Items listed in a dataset
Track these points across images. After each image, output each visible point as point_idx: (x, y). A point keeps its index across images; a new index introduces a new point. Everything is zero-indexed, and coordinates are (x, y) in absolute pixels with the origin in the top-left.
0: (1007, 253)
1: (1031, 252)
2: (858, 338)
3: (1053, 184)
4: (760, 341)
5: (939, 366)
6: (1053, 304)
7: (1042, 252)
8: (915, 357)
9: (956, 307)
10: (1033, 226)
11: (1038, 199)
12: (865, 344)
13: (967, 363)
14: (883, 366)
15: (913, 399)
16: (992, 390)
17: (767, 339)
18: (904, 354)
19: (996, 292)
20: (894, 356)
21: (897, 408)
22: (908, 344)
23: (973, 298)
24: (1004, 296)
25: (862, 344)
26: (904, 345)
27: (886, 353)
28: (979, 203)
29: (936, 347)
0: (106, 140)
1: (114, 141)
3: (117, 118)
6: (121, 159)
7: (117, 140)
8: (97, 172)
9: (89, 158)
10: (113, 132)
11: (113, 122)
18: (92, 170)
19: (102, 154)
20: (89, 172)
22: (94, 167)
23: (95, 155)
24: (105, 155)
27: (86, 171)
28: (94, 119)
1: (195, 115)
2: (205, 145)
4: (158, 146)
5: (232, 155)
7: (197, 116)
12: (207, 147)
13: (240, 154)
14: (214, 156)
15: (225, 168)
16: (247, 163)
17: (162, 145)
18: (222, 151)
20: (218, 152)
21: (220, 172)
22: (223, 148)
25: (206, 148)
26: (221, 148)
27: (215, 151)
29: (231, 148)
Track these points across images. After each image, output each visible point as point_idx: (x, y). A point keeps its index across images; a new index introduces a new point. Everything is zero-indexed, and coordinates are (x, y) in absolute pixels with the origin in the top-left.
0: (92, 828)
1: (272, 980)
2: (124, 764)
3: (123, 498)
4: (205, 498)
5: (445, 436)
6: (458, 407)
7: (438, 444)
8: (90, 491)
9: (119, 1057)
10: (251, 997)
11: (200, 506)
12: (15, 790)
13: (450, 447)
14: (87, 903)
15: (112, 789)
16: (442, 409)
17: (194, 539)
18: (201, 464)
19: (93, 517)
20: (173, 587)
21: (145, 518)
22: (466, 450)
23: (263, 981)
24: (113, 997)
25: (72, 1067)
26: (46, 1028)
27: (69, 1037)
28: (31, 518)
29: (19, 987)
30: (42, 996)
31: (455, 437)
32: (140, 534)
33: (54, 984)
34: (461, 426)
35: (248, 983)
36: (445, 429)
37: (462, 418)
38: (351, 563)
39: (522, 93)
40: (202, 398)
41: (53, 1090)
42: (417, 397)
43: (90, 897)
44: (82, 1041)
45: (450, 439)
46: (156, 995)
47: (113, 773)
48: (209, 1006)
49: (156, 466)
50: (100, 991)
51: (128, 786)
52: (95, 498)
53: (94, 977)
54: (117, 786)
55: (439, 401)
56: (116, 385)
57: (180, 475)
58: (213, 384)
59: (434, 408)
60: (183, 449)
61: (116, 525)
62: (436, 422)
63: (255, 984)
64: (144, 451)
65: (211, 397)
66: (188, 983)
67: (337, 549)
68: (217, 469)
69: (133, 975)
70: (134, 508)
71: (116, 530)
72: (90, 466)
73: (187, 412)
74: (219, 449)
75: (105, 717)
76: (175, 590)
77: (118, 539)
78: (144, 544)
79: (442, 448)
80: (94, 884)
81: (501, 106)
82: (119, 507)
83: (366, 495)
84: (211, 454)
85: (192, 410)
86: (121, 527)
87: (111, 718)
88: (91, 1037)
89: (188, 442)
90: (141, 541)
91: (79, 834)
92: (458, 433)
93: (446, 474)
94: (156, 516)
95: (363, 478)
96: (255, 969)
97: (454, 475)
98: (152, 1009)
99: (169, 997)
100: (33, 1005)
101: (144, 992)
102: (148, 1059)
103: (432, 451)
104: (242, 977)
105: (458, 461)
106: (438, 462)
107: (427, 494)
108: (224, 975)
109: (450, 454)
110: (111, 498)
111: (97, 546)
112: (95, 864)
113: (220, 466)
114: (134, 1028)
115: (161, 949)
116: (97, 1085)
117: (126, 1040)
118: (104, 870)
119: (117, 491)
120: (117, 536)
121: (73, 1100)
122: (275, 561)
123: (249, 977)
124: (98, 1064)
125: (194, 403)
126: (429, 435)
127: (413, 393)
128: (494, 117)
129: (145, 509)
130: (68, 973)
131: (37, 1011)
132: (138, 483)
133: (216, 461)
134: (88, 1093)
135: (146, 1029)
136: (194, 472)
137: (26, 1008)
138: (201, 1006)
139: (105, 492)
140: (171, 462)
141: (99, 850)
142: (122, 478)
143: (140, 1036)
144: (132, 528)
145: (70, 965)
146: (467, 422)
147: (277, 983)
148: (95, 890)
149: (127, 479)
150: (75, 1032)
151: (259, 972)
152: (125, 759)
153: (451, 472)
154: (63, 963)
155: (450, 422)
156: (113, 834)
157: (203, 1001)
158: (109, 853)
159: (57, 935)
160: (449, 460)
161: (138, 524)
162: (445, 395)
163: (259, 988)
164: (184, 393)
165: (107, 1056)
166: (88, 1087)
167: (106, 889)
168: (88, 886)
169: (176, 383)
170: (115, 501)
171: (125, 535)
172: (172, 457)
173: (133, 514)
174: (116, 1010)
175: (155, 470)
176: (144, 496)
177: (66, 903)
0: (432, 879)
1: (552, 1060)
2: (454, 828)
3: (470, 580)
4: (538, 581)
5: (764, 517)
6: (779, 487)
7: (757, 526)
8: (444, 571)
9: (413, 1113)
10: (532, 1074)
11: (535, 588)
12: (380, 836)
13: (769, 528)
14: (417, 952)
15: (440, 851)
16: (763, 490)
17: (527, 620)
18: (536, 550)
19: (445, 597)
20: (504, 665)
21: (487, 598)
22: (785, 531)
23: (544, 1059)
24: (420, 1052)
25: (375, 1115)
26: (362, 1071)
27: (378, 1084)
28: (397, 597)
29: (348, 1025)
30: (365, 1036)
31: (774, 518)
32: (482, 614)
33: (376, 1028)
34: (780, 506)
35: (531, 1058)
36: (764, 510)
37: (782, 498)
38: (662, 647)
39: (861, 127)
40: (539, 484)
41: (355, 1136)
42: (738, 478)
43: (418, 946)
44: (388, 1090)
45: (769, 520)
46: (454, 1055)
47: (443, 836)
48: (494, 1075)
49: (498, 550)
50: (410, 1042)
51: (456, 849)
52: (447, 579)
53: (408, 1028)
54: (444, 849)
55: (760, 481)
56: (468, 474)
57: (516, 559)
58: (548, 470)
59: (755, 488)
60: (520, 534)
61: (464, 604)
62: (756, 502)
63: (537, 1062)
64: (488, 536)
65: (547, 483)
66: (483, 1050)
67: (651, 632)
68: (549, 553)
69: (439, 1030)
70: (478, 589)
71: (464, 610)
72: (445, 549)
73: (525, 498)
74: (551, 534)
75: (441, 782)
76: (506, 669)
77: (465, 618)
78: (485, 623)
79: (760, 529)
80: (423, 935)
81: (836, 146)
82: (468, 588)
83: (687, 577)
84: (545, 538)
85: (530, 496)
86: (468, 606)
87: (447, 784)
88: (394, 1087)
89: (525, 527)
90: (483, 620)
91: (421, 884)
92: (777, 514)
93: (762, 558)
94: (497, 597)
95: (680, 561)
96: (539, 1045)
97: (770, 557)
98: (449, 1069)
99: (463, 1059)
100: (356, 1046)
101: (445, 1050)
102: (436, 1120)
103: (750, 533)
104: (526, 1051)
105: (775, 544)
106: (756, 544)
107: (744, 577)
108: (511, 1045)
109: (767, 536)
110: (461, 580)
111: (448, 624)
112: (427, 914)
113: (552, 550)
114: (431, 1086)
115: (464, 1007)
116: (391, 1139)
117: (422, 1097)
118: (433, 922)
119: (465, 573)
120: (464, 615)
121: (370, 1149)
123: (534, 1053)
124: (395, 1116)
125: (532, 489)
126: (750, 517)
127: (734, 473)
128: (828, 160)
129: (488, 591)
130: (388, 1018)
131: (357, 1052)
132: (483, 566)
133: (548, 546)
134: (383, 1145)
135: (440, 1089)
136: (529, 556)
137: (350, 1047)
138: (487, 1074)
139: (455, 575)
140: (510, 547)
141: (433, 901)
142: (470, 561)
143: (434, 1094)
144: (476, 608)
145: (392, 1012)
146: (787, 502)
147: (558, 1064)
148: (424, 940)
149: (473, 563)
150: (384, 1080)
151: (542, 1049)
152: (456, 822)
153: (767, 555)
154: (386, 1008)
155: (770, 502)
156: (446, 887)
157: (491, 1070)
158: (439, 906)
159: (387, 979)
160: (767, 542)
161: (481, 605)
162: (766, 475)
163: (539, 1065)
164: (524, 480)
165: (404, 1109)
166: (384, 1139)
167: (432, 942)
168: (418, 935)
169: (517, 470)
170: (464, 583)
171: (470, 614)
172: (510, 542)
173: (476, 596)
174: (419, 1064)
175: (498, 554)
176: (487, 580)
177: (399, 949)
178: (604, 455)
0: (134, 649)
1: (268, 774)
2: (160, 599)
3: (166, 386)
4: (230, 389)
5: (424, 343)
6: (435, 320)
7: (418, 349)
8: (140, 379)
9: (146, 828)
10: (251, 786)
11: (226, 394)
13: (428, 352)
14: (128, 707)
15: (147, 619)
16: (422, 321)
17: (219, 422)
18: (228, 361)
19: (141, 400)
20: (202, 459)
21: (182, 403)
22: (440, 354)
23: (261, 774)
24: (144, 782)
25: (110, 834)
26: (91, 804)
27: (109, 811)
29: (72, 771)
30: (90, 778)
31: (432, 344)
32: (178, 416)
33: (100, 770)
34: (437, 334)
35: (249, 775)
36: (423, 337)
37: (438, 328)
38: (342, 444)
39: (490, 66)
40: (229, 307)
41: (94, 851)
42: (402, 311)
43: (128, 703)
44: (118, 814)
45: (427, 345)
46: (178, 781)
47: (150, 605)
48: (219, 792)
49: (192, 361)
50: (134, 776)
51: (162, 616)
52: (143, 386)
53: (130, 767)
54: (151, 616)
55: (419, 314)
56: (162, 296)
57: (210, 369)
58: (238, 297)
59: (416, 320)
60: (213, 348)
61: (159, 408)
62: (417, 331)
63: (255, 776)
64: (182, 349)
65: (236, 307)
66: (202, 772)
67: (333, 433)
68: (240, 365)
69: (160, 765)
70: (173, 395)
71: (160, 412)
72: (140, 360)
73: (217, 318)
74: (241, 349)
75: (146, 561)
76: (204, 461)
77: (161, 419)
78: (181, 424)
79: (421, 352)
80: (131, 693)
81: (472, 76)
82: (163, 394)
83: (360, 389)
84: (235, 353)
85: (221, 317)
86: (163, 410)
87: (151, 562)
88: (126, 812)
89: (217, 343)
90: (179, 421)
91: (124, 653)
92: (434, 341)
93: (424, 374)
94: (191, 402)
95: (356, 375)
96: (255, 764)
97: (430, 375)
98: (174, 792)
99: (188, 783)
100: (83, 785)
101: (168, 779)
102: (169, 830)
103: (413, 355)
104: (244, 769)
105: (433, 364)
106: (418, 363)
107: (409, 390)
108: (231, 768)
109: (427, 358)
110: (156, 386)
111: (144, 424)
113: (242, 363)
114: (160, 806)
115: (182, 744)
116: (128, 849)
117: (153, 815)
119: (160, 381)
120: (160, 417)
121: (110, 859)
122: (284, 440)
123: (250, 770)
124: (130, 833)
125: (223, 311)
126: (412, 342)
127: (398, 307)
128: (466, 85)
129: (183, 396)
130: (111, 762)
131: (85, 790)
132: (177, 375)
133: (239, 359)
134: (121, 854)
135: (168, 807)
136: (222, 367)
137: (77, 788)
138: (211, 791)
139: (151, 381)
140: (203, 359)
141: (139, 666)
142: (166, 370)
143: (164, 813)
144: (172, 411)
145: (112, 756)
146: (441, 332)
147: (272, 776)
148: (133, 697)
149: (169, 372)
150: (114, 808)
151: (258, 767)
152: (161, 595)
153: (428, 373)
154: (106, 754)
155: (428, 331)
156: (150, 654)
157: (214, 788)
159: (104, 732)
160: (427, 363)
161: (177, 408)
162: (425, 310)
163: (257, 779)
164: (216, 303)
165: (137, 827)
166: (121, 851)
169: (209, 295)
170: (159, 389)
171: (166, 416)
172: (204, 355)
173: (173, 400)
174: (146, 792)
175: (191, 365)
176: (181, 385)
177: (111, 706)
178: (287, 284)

### Instructions for the task
Reproduce exactly the entries above, limited to the lines from the one with "75: (105, 717)" through the one with "167: (106, 889)", both included.

### Expected answer
75: (105, 717)
76: (175, 590)
77: (118, 539)
78: (144, 544)
79: (442, 448)
80: (94, 884)
81: (501, 106)
82: (119, 507)
83: (366, 495)
84: (211, 454)
85: (192, 410)
86: (121, 527)
87: (111, 718)
88: (91, 1037)
89: (188, 442)
90: (141, 541)
91: (79, 834)
92: (458, 433)
93: (446, 474)
94: (156, 516)
95: (363, 478)
96: (255, 969)
97: (454, 475)
98: (152, 1009)
99: (169, 997)
100: (33, 1005)
101: (144, 992)
102: (148, 1059)
103: (432, 451)
104: (242, 977)
105: (458, 461)
106: (438, 462)
107: (427, 494)
108: (224, 975)
109: (450, 454)
110: (111, 498)
111: (97, 546)
112: (95, 864)
113: (220, 466)
114: (134, 1028)
115: (161, 949)
116: (97, 1085)
117: (126, 1040)
118: (104, 870)
119: (117, 491)
120: (117, 536)
121: (73, 1100)
122: (275, 561)
123: (249, 977)
124: (98, 1064)
125: (194, 403)
126: (429, 435)
127: (413, 393)
128: (494, 117)
129: (145, 509)
130: (68, 973)
131: (37, 1011)
132: (138, 483)
133: (216, 461)
134: (88, 1093)
135: (146, 1029)
136: (194, 472)
137: (26, 1008)
138: (201, 1006)
139: (105, 492)
140: (171, 462)
141: (99, 850)
142: (122, 478)
143: (140, 1036)
144: (132, 528)
145: (70, 965)
146: (467, 422)
147: (277, 983)
148: (95, 890)
149: (127, 479)
150: (75, 1032)
151: (259, 972)
152: (125, 759)
153: (451, 472)
154: (63, 963)
155: (450, 422)
156: (113, 834)
157: (203, 1001)
158: (109, 853)
159: (57, 935)
160: (449, 460)
161: (138, 524)
162: (445, 395)
163: (259, 988)
164: (184, 393)
165: (107, 1056)
166: (88, 1087)
167: (106, 889)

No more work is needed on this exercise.